Pohon Mahoni Dipindah ke Gudang, DKI Anggap Tak Ada Nilainya

CNN Indonesia | Rabu, 05/02/2020 15:30 WIB
Pemprov DKI menyatakan pohon mahoni yang ditebang akibat revitalisasi Monas tidak dijual karena sudah tak ada nilainya. Pemprov DKI menyatakan pohon mahoni yang ditebang akibat revitalisasi Monas tidak dijual karena sudah tak ada nilainya. (CNN Indonesia/LB Ciputri Hutabarat)
Jakarta, CNN Indonesia -- Kepala Seksi Pelayanan UPK Monas Irfal Guci mengatakan 191 pohon yang ditebang akibat proyek revitalisasi Monas Pemprov DKI Jakarta telah dipindahkan ke gudang milik Dinas Pertamanan dan Hutan Kota.

"Pohonnya dibawa ke Gudang Sudin Kehutanan, di Monas hanya ada ditinggal tujuh potong pohon dengan panjang satu meter," kata Irfal saat dihubungi, Rabu (5/2).

Irfal mengatakan setidaknya ada delapan jenis pohon yang ditebang buntut revitalisasi Monas.
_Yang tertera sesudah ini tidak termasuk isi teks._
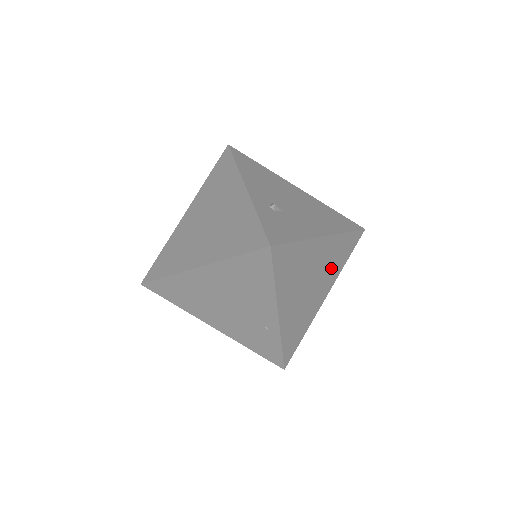
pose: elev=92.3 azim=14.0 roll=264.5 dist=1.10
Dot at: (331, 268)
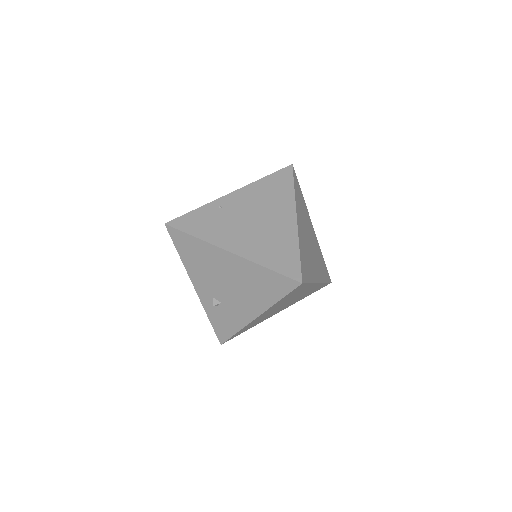
Dot at: (295, 295)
Beberapa di antaranya Pohon Mahoni, Sawo Kecil, Glodokan Tiang, Trembesi dan Tabebuya.

"Ganti pohonnya adalah Mahoni, Bungur, Trembesi dan Pule. Informasinya di Gudang Pulogadung, Jakarta Timur," jelas dia.


Sementara Sekretaris Daerah DKI Jakarta Saefullah memastikan bahwa pohon Mahoni yang ditebang tidak dijual. Ia menyatakan pohon-pohon yang ditebang sudah tidak memiliki nilai.

"Enggak (dijual). Saya yakin enggak ada nilainya juga," tegas dia.

Saefullah juga memastikan bahwa penebangan pohon sudah dilakukan dengan sesuai prosedur. Penebangan pohon juga disertakan dengan Berita Acara Penebangan.

"Ada di Cipta Karya ada. Omongan angka itu saya kumpulkan dulu mana berita acara, itu jadi pegangan," tutup dia.

Hingga kini belum ada perkembangan lebih lanjut mengenai revitalisasi Monas. Pemerintah Provinsi DKI Jakarta juga sudah menghentikan proyek sementara menunggu revitalisasi Monas mendapat restu dari pemerintah pusat.

Belakangan, kawasan Monas ditanam pohon baru jenis Pule. Pohon baru itu diletakkan di pinggir sisi kiri dan kanan dari Plaza yang direvitalisasi.

Kata Irfal, pohon itu bukan dikerjakan oleh UPT Monas, melainkan oleh Dinas Cipta Karya, Tata Ruang dan Pertanahan DKI.

"Pekerjaannya kan dari Citata, saya enggak tahu berapa pohonnya. Kalau jenisnya yang sudah datang itu pule. Apakah pule semua, saya juga tidak tahu. Ada berapa, saya tidak tahu. Tapi itu pohon baru," kata Irfal saat dihubungi, Selasa (4/2).

Irfal memastikan bakal ada pergantian pohon yang sudah ditebang setidaknya tiga kali lipat daru jumlah awal. Penanaman akan dilakukan secara bertahap.

"Penggantiannya kan tiga kali lipat dari 191, berarti masih ada jatahnya, di mananya belum disepakati, kita belum tahu, tapi tetap di Monas," tutup dia.